Exercise instructions:
1. Quote the stretch of the baseball comment thread from "Without Foxx you" through "a major religion." verbatim.
2. Check each statement against the baseball comment thread and answer yes or no, backing each answer with the deciding words quoted verbatim: (a) Hornsby is named as the emergency shortstop. (b) The pitching staff is said to need 12 pitchers. (c) Charleston's numbers are said to show him as the equal of Speaker and Cobb.

God: "Are you kidding? I've got the greatest ballplayers of all time up here!"
Devil: "That's okay... I've got all the umpires."
Ned Flanders: Hey listen, I did a favor for you!
I think it's delightful that even in death, someone is keeping Josh Gibson out of the mix.
#notdelightfulatall
White guilt is the individual or collective guilt often said to be felt by some white people for the racist treatment of people of color by whites both historically and presently.
As Howie points out, the shortage of RH power can be easily remedied while at the same time massively upgrading the catcher position.
Too bad none of the later black players of that era got to compete in the majors, too, because then we could actually tell pretty well whether the top players were similarly skilled. Oh, wait....
He based the list off picking a WAR list from BBref.
But why limit yourself?
Can't speak for that guy, but it's funny that many people scoff condescendingly at religious folks but treat WAR as a sacrament.
Nothing funny at all. WAR is based on logic, religion is totally illogical.
Bernstein's never scoffed at religious folks, as far I know, so this just reads as a pointlessly ####-stirring non sequitur. (And hey look, you caught some fish trolling that hook.)
Anyway, Bernstein's just playing around on a blog. I do think he's missing major concerns in evaluating and comparing old-time ballplayers, in part because he didn't engage enough with what WAR is and how it works. That's a perfectly fair critique, there's no reason to lard unrelated political rhetoric on top of it.
C - Gibson, Cochrane
1B - Gehrig, Foxx
2B - Hornsby, Collins, Lajoie
SS - Wagner, Davis
3B - Mathews
RF - Ruth
CF - Speaker, Cobb, Mantle
LF - Williams, Musial
P - Johnson, Mathewson, Alexander, Young, Nichols, Spahn, Feller, Paige, Grove
The third catcher is Foxx. Davis, Hornsby and Wagner all played a decent amount of 3B, Cobb and Musial both played a lot of RF, and Ted played RF his rookie year. Hornsby would be the emergency SS. This staff only needs 9 pitchers, with Ruth as the 10th pitcher if needed.
This team could bat all LHers aganst Righties, and could bat 7 RHers against lefties if they used Lajoie at 2B, Hornsby at 3B and Davis in the OF.
Without Foxx you have no 3rd catcher.
From the article:
So he agrees.
In addition:
JB observes the high holy days, so I don't know the level of his devotion, but he's at least conversant with a major religion.
The problem with putting Gibson on the list is that you'd better consider other players, too. Oscar Charleston, for starters, who hasn't been mentioned in this thread. Personally, I don't feel qualified to evaluate all Negro League players fairly, which is why I stick to MLB only when making such lists. Obviously I know Gibson was better than Dickey and Cochrane. But putting only him on strikes me as tokenism.
And then there's Japan...
Also, Charleston's numbers, while great, do not show him to have been quite the equal of his rough contemporaries Speaker and Cobb. He belongs on a lot of lists, but not necessarily this one. I considered Charleston as well before commenting about Gibson, but my evaluation was that he's a bit short.
Smokey Joe Williams and Satchel Paige both deserve slots on the pitching staff of this team.
Now that would be fun, aside from the umpiring issue.
HEAVEN
C Roy Campanella
1B Lou Gehrig
2B Charlie Gehringer
3B Eddie Mathews
SS Honus Wagner
OF Babe Ruth
OF Oscar Charleston
OF Stan Musial
P Satchel Paige
HELL
C Pierzynski's alive, so ... Thurman Munson?

Extracted entries:
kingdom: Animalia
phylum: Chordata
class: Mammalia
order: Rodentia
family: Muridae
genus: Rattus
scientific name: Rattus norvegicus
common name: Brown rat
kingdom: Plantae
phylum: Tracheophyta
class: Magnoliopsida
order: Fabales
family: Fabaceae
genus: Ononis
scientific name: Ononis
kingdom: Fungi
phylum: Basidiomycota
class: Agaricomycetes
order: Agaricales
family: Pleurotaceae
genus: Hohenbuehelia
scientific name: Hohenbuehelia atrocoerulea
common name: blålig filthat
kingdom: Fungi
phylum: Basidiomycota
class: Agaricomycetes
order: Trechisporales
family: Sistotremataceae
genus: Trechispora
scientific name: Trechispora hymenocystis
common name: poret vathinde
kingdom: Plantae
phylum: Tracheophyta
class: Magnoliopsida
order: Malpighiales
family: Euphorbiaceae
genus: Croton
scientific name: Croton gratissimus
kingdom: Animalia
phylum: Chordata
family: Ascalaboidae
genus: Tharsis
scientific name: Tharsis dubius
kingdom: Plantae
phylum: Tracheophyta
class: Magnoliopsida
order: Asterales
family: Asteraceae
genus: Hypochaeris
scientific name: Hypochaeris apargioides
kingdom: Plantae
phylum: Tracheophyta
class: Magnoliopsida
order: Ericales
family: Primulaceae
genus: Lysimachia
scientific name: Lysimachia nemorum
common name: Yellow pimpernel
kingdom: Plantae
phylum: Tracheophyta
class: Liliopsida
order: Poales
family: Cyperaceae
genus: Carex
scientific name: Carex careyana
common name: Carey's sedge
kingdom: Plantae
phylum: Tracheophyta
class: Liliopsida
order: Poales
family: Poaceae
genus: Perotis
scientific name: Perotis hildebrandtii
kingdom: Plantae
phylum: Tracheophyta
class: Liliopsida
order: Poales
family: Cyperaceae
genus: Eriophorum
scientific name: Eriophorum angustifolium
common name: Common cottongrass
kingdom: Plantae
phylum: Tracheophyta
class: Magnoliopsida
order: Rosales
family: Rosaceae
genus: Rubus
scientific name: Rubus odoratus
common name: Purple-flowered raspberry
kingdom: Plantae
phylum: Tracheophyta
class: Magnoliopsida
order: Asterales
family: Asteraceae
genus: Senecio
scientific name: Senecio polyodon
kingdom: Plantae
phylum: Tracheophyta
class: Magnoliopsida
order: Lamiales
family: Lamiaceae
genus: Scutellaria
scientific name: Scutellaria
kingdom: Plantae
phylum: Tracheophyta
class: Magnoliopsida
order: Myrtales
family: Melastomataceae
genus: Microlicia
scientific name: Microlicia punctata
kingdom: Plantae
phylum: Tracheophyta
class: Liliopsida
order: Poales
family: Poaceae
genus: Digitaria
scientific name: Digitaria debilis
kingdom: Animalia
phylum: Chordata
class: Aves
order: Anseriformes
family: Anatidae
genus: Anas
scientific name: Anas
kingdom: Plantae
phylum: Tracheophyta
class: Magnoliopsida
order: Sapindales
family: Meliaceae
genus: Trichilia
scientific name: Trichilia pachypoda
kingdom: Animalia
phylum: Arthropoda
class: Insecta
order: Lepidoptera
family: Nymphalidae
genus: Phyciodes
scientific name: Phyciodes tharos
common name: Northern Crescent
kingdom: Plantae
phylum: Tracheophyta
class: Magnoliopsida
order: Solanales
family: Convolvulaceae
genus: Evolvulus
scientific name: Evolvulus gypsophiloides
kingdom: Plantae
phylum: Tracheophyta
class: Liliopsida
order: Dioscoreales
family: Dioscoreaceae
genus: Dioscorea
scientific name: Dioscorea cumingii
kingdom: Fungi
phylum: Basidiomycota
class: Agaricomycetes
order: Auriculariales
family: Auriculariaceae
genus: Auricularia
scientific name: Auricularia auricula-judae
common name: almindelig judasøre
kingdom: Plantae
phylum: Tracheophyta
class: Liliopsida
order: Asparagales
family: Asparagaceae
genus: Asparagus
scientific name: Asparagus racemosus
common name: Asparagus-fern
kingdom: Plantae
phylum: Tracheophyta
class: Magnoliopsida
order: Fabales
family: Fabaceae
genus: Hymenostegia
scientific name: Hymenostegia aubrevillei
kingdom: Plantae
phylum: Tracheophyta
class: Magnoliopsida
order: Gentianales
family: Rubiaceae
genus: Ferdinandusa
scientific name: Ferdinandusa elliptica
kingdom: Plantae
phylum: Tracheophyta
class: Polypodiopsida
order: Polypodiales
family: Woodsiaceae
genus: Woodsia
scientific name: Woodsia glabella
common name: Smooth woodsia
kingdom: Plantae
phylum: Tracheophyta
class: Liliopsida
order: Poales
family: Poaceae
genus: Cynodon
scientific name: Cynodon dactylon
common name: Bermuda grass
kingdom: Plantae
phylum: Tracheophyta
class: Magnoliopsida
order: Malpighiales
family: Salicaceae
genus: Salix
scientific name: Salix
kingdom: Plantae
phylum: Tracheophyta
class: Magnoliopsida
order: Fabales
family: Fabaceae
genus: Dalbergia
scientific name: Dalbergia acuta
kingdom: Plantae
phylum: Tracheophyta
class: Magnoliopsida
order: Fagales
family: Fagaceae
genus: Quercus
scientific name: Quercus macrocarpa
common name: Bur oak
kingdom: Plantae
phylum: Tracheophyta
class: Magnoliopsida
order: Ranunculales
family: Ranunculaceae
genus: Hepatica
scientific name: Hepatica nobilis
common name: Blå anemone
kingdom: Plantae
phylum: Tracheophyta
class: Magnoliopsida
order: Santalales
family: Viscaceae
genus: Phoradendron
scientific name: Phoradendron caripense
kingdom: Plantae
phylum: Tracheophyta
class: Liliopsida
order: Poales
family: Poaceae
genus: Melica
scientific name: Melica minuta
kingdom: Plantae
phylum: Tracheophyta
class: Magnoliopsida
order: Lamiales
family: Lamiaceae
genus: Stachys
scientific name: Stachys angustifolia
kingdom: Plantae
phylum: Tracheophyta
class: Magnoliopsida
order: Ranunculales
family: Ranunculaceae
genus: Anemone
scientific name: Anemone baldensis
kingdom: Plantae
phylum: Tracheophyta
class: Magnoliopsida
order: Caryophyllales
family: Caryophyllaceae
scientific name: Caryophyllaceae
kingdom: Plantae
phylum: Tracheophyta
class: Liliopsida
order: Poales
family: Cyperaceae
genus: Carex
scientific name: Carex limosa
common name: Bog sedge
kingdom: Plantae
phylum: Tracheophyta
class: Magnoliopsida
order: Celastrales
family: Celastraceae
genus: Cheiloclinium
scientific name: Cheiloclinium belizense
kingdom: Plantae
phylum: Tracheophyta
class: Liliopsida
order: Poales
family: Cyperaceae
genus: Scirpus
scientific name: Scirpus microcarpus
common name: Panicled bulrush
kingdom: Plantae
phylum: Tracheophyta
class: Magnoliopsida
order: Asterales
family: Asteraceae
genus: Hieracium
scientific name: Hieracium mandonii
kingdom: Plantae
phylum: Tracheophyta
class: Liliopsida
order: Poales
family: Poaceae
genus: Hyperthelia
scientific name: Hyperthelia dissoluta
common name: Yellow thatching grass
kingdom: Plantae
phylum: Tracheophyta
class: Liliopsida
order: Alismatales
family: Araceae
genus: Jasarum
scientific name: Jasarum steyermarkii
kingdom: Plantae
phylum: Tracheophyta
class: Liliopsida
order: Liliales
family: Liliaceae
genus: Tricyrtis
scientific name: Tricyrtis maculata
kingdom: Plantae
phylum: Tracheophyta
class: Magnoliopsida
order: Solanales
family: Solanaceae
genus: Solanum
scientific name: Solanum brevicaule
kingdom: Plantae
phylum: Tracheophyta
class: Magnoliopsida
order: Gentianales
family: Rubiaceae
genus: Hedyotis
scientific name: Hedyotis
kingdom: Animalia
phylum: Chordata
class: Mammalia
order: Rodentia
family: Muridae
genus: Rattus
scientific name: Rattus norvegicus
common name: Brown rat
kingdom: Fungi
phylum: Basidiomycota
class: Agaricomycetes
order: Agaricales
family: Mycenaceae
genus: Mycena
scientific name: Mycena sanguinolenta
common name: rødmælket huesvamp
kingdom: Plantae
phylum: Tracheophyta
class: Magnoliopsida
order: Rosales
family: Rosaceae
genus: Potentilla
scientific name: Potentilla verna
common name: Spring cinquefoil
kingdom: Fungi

Results for the exercise:
1.
Without Foxx you have no 3rd catcher.
From the article:
So he agrees.
In addition:
JB observes the high holy days, so I don't know the level of his devotion, but he's at least conversant with a major religion.

2.
(a) Yes: "Hornsby would be the emergency SS."
(b) No: "This staff only needs 9 pitchers"
(c) No: "do not show him to have been quite the equal of his rough contemporaries Speaker and Cobb"